[Opening Source passage section]

LinuxGuruz

  Regular expressions

   The wildcards belong to the shell. They are used for matching
   filenames. UNIX has a more general and widely used mechanism for
   matching strings, this is through regular expressions.

   Regular expressions are used by the egrep utility, text editors like
   ed, vi and emacs and sed and awk. They are also used in the C
   programming language for matching input as well as in the Perl
   programming language and lex tokenizer. Here are some examples using
   the egrep command which print lines from the file /etc/rc which match
   certain conditions. The contruction is part of egrep. Everything in
   between these symbols is a regular expression. Notice that special
   shell symbols ! * & have to be preceded with a backslash \ in order to
   prevent the shell from expanding them!

# Print all lines beginning with a comment #

egrep '(^#)'           /etc/rc

# Print all lines which DON'T begin with #

egrep '(^[^#])'        /etc/rc

# Print all lines beginning with e, f or g.

egrep '(^[efg])'       /etc/rc

# Print all lines beginning with uppercase

egrep '(^[A-Z])'       /etc/rc

# Print all lines NOT beginning with uppercase

egrep '(^[^A-Z])'      /etc/rc

# Print all lines containing ! * &

egrep '([\!\*\&])'     /etc/rc

# All lines containing ! * & but not starting #

egrep '([^#][\!\*\&])' /etc/rc

   Regular expressions are made up of the following `atoms'.

   These examples assume that the file `/etc/rc' exists. If it doesn't
   exist on the machine you are using, try to find the equivalent by, for
   instance, replacing /etc/rc with /etc/rc* which will try to find a
   match beginning with the rc.

[Closing Source passage section]

Activity list:
1) In the regular expressions passage, which shell symbols have to be preceded with a backslash to keep the shell from expanding them?
2) Extend the passage on regular expressions beyond its final sentence.

[Opening Data listing section]

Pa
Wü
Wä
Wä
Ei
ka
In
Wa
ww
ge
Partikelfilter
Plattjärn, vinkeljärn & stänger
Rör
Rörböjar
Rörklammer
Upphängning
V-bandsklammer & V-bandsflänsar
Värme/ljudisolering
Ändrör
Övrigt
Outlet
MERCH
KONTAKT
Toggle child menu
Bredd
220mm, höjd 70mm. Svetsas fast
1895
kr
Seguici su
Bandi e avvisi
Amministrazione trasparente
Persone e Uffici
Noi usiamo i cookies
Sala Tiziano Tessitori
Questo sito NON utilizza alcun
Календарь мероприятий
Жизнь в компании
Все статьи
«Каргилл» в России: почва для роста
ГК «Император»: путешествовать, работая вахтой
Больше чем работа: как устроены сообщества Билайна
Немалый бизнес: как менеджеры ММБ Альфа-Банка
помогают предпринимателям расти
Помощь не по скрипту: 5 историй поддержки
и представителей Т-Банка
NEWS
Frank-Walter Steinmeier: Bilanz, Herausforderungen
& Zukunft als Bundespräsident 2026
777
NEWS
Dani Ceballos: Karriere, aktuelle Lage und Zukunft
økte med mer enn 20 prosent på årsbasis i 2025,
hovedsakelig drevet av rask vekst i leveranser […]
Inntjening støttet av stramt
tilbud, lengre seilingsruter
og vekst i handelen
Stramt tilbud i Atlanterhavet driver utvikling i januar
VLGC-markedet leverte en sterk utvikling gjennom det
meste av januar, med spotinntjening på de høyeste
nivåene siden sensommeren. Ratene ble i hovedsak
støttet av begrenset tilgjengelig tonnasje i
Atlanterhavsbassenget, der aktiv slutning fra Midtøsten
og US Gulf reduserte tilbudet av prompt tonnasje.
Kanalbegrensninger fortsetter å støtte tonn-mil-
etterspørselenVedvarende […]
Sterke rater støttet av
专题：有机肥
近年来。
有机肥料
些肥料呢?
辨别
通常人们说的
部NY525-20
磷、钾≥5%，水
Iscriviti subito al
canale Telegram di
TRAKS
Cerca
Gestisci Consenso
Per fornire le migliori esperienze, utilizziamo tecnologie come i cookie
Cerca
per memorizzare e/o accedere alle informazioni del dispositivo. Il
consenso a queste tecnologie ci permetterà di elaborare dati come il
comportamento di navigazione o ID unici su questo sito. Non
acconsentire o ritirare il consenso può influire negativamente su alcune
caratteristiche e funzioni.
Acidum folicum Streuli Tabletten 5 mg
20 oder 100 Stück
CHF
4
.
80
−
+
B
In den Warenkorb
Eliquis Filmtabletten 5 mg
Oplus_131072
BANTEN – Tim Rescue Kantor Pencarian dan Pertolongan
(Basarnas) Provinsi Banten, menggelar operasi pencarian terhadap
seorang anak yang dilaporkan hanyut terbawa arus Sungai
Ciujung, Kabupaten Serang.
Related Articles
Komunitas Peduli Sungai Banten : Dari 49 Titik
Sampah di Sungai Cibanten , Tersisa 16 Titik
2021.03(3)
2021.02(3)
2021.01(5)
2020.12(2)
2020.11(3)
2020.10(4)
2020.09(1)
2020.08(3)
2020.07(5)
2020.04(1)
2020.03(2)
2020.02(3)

[Closing Data listing section]

Answers given:
1) The symbols !, *, and &.

2)
   `.'
          Match any single character except the end of line.
   `^'
          Match the beginning of a line as the first character.
   `$'
          Match end of line as last character.
   `[..]'
          Match any character in the list between the square
          brackets.(see below).
   `*'
          Match zero or more occurrances of the preceding expression.
   `+'
          Match one or more occurrences of the preceding expression.
   `?'
          Match zero or one occurrance of the preceding expression.

   You can find a complete list in the unix manual pages. The square
   brackets above are used to define a class of characters to be matched.

   Here are some examples,
     * If the square brackets contain a list of characters, $[a-z156]$
       then a single occurrance of any character in the list will match
       the regular expression: in this case any lowercase letter or the
       numbers 1, 5 and 6.
     * If the first character in the brackets is the caret symbol `^'
       then any character except those in the list will be matched.
     * Normally a dash or minus sign `-' means a range of characters. If
       it is the first character after the `[' or after `[^' then it is
       treated literally.